> [Exercise passage]:

Don’t get rid of that old full length mirror just yet! Look at some of these ideas that I sampled and see if you can’t come up with a new design you like better from my full length mirror makeover.
I bought this year about sixteen years ago from Costco for $150, it was gorgeous. But as you know, our styles change every five years or so, definitely every ten years.
The chocolatey brown and gold swirls on the bulk of this frame just weren’t doing it for me anymore.
It wasn’t a big deal, but this little corner of the house felt off to me. I decided to really focus on it and ended up doing a mirror makeover to make this space feel more cohesive.
Often times color is the problem and that is such an easy fix with paint! I could have listed it on craigslist and maybe recouped some of the money, but I like the size and the style is OK. It was really the color causing the most problems.
I decided to try some paint samples out. The frame is not real wood I discovered, it’s actually just particle board. So I couldn’t sand it down and get a good raw wood look.
Now something important- if you already know, that you know, that you know that you’re going to paint the item, take the liberty to try out every paint sample you’ve got.
However, if the piece that you’re debating on is a question of whether or not to paint, DON’T TRY SAMPLES!
You really could make a mess for yourself because they can be tricky to remove.
Instead, you can use a temporary fix by taping or draping paper or fabric over it to try to get yourself the best idea of what the finished look will be without actually altering the piece before you’re ready.
That’s what I ended up doing the other night.
I originally was thinking I would just gild or “gold foil” the piece. This is an old French technique where you take ultra thin sheets of gold medal and carefully adhere them to said piece.

> [Record excerpts]:
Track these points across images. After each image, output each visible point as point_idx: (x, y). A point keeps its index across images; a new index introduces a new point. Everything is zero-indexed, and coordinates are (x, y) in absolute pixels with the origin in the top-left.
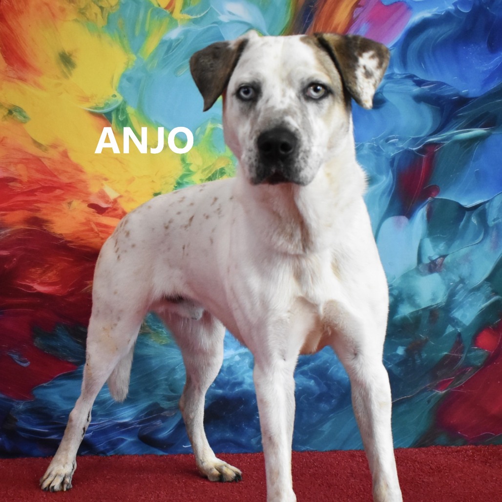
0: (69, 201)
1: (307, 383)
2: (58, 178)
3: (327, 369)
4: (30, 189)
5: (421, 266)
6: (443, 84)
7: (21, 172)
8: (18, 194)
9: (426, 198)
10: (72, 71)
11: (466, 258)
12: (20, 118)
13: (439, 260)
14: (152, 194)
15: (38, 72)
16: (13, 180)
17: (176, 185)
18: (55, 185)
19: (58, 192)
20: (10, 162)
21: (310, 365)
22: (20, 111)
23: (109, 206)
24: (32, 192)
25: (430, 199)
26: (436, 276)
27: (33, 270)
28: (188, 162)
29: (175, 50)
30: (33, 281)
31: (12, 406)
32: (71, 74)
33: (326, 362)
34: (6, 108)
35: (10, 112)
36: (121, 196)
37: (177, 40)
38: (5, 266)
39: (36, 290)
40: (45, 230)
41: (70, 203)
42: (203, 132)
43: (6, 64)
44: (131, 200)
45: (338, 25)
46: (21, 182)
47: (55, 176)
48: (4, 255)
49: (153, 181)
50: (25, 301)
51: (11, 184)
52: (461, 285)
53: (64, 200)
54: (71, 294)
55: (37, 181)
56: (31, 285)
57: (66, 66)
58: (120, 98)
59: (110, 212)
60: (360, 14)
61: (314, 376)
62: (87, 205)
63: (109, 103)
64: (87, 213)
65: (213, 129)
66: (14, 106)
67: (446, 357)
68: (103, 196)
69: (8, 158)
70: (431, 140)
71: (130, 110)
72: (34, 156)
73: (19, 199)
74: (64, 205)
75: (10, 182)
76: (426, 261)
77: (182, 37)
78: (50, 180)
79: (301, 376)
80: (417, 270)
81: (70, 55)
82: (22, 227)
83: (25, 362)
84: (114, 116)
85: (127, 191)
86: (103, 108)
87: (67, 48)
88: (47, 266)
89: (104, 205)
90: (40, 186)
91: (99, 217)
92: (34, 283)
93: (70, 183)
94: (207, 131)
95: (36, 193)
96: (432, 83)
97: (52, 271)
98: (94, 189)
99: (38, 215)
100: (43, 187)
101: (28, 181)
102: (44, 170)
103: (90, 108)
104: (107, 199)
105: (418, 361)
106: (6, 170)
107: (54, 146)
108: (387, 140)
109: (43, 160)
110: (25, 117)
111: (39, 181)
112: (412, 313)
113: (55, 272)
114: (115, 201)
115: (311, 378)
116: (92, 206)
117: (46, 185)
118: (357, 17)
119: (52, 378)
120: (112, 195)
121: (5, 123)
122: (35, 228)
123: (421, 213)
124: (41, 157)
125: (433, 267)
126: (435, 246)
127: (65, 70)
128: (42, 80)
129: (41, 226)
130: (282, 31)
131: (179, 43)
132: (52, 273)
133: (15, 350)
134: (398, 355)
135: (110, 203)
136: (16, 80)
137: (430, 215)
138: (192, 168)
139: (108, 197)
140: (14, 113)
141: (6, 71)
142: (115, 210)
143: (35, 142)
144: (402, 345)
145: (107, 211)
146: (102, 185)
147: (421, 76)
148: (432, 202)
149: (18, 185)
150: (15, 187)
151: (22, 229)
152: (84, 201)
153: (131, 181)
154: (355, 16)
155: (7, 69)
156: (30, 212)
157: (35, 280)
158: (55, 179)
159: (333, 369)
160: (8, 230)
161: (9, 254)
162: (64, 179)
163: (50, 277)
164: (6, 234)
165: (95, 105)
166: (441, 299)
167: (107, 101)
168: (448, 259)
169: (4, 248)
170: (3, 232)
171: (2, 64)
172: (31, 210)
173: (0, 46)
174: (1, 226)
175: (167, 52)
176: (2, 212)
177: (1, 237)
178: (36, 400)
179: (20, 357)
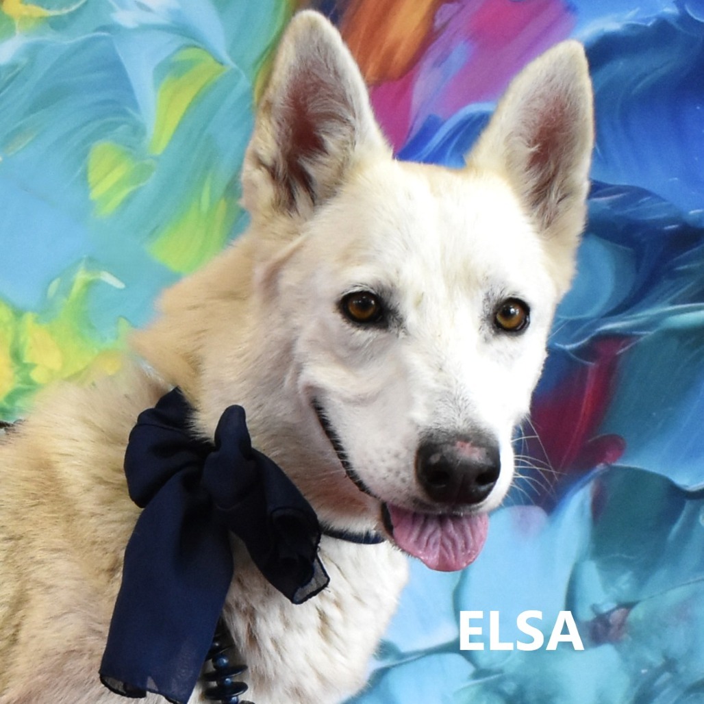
6: (643, 193)
9: (590, 465)
11: (682, 612)
13: (617, 615)
25: (600, 467)
26: (607, 652)
28: (27, 359)
37: (13, 66)
42: (65, 290)
45: (396, 45)
52: (666, 676)
60: (450, 20)
65: (90, 285)
70: (609, 326)
76: (585, 615)
77: (24, 61)
94: (77, 288)
96: (619, 190)
118: (444, 26)
123: (578, 502)
125: (601, 630)
126: (609, 581)
130: (262, 56)
131: (17, 74)
137: (598, 506)
138: (37, 375)
148: (605, 476)
154: (438, 23)
168: (638, 613)
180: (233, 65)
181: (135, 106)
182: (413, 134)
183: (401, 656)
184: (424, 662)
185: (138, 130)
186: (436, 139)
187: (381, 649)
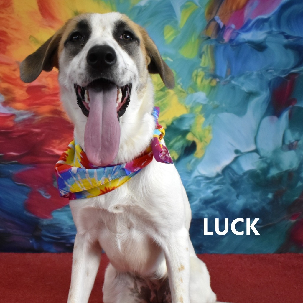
1: (215, 213)
3: (226, 205)
4: (55, 92)
5: (284, 146)
6: (301, 38)
7: (49, 82)
8: (47, 95)
9: (289, 105)
13: (295, 143)
16: (44, 87)
20: (43, 76)
21: (216, 203)
24: (55, 95)
25: (291, 106)
26: (292, 153)
27: (54, 141)
29: (143, 12)
30: (54, 147)
31: (39, 222)
33: (226, 201)
34: (41, 44)
37: (145, 6)
38: (38, 138)
39: (55, 153)
40: (62, 118)
43: (42, 17)
46: (49, 88)
48: (38, 132)
51: (43, 89)
56: (53, 150)
61: (219, 209)
67: (297, 200)
70: (293, 71)
73: (47, 99)
76: (287, 143)
77: (148, 5)
79: (211, 209)
80: (282, 148)
83: (47, 196)
87: (79, 9)
88: (62, 139)
95: (58, 96)
96: (295, 37)
99: (59, 108)
101: (53, 88)
105: (280, 202)
106: (40, 81)
108: (267, 71)
112: (277, 174)
115: (216, 210)
119: (63, 206)
122: (56, 116)
123: (285, 115)
125: (291, 147)
126: (293, 134)
129: (60, 115)
131: (146, 8)
133: (42, 188)
134: (268, 198)
136: (48, 27)
137: (290, 116)
144: (271, 192)
147: (288, 33)
148: (292, 109)
149: (47, 90)
150: (45, 91)
151: (48, 116)
155: (43, 20)
159: (230, 206)
160: (40, 117)
161: (40, 131)
163: (64, 146)
164: (39, 119)
166: (295, 166)
168: (300, 142)
169: (37, 128)
170: (37, 118)
171: (39, 17)
172: (54, 105)
173: (39, 6)
174: (36, 114)
175: (139, 13)
176: (37, 106)
177: (36, 121)
178: (54, 219)
179: (45, 192)
180: (200, 6)
181: (175, 16)
182: (245, 23)
183: (242, 153)
184: (247, 155)
185: (176, 22)
186: (250, 25)
187: (237, 152)
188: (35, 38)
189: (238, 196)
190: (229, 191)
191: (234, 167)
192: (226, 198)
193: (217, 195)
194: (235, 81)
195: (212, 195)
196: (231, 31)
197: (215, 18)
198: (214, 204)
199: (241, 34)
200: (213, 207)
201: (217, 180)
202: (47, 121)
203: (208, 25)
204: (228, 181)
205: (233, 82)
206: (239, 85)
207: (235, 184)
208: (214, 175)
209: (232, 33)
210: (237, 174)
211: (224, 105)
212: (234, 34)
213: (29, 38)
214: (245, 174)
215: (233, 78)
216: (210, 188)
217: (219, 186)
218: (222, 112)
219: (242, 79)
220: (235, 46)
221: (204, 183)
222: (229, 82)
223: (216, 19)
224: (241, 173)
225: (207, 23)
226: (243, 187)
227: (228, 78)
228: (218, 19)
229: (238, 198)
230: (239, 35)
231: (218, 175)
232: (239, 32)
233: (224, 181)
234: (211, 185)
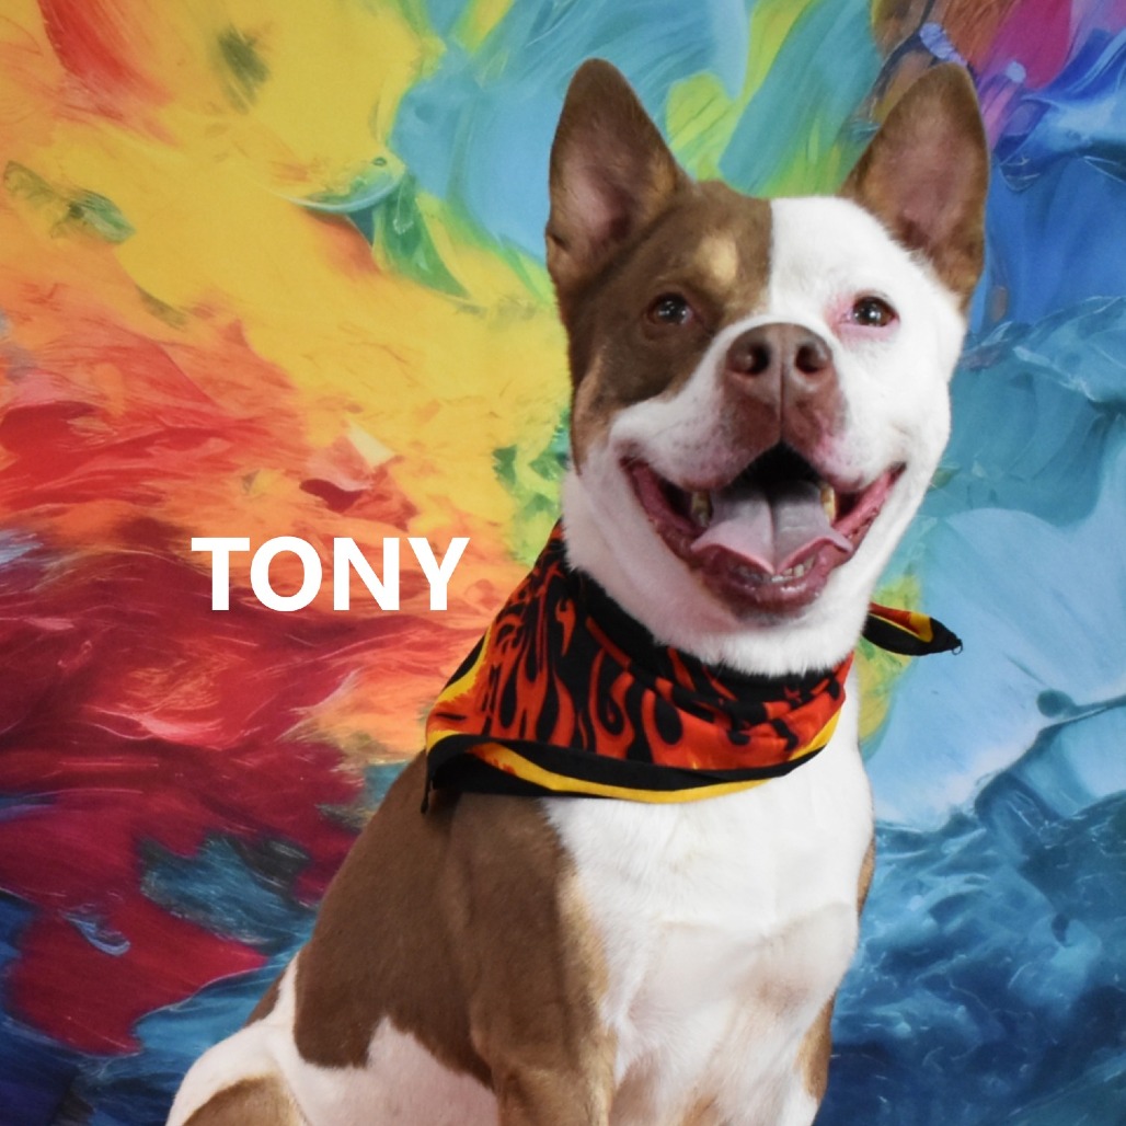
0: (245, 471)
1: (947, 1012)
2: (214, 404)
3: (1007, 973)
4: (134, 436)
7: (106, 387)
8: (97, 452)
10: (256, 91)
12: (102, 227)
14: (490, 451)
15: (157, 93)
16: (84, 410)
17: (561, 426)
18: (207, 426)
19: (215, 446)
20: (75, 360)
21: (954, 961)
22: (104, 207)
23: (364, 487)
24: (137, 447)
27: (140, 674)
29: (560, 23)
30: (141, 705)
31: (77, 1072)
32: (251, 96)
33: (1000, 954)
34: (63, 199)
35: (75, 211)
36: (398, 459)
38: (60, 663)
39: (146, 732)
40: (175, 558)
41: (248, 479)
43: (63, 70)
44: (427, 469)
46: (105, 416)
47: (206, 399)
48: (59, 631)
49: (493, 414)
50: (114, 763)
51: (79, 422)
53: (230, 468)
54: (251, 746)
55: (153, 415)
56: (135, 717)
57: (238, 73)
58: (396, 169)
59: (366, 504)
61: (966, 992)
62: (298, 483)
63: (365, 182)
64: (298, 506)
66: (88, 193)
68: (346, 457)
69: (66, 347)
71: (428, 204)
72: (142, 339)
73: (99, 468)
74: (233, 485)
75: (75, 416)
78: (192, 412)
79: (928, 993)
81: (252, 42)
82: (110, 548)
83: (114, 942)
84: (378, 220)
85: (416, 444)
86: (344, 199)
87: (243, 20)
88: (179, 663)
89: (347, 484)
90: (161, 429)
91: (331, 518)
92: (142, 712)
93: (251, 420)
95: (151, 450)
97: (196, 676)
98: (319, 435)
99: (155, 513)
100: (171, 432)
101: (128, 414)
102: (174, 382)
103: (310, 198)
104: (357, 467)
106: (62, 381)
107: (204, 311)
109: (169, 350)
110: (118, 225)
111: (160, 413)
113: (203, 679)
114: (381, 473)
115: (956, 999)
116: (316, 487)
117: (180, 426)
119: (192, 989)
120: (373, 453)
121: (60, 242)
122: (144, 551)
124: (165, 343)
127: (236, 85)
128: (167, 116)
129: (163, 546)
132: (195, 682)
133: (85, 907)
135: (367, 478)
136: (92, 118)
139: (360, 460)
140: (88, 214)
141: (62, 90)
142: (381, 498)
143: (147, 299)
145: (356, 503)
146: (344, 424)
149: (97, 425)
150: (87, 431)
151: (107, 554)
152: (289, 473)
153: (428, 412)
155: (66, 84)
156: (131, 505)
157: (147, 704)
158: (206, 408)
159: (1023, 974)
160: (67, 559)
161: (71, 626)
162: (232, 408)
163: (189, 696)
164: (62, 568)
165: (324, 189)
167: (359, 178)
169: (57, 611)
170: (53, 564)
171: (50, 68)
172: (134, 499)
173: (46, 15)
174: (50, 546)
175: (538, 28)
176: (50, 506)
177: (48, 580)
178: (147, 1053)
179: (101, 926)
182: (1075, 53)
183: (1077, 710)
184: (1106, 717)
186: (1103, 61)
187: (1051, 702)
188: (32, 175)
189: (1060, 926)
190: (1018, 900)
191: (1041, 779)
192: (1001, 935)
193: (955, 923)
194: (1032, 349)
195: (929, 923)
196: (1005, 97)
197: (922, 34)
198: (940, 968)
199: (1056, 109)
200: (935, 985)
201: (954, 847)
202: (104, 577)
203: (887, 73)
204: (1008, 848)
205: (1023, 353)
206: (1056, 367)
207: (1044, 866)
208: (939, 822)
209: (1010, 107)
210: (1053, 816)
211: (978, 471)
212: (1023, 113)
213: (6, 178)
214: (1096, 812)
215: (1020, 332)
216: (921, 887)
217: (967, 876)
218: (970, 505)
219: (1066, 336)
220: (1031, 168)
221: (889, 863)
222: (1004, 352)
223: (926, 42)
224: (1073, 810)
225: (881, 61)
226: (1084, 878)
227: (998, 336)
228: (938, 40)
229: (1061, 938)
230: (1048, 116)
231: (958, 825)
232: (1045, 100)
233: (990, 852)
234: (923, 875)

> [Work order]: Reproduce the part of the mirror makeover passage starting with "I decided to try" and going on through "the other night.". The entries have no connection to the mirror makeover passage.

> [Answer section]:
I decided to try some paint samples out. The frame is not real wood I discovered, it’s actually just particle board. So I couldn’t sand it down and get a good raw wood look.
Now something important- if you already know, that you know, that you know that you’re going to paint the item, take the liberty to try out every paint sample you’ve got.
However, if the piece that you’re debating on is a question of whether or not to paint, DON’T TRY SAMPLES!
You really could make a mess for yourself because they can be tricky to remove.
Instead, you can use a temporary fix by taping or draping paper or fabric over it to try to get yourself the best idea of what the finished look will be without actually altering the piece before you’re ready.
That’s what I ended up doing the other night.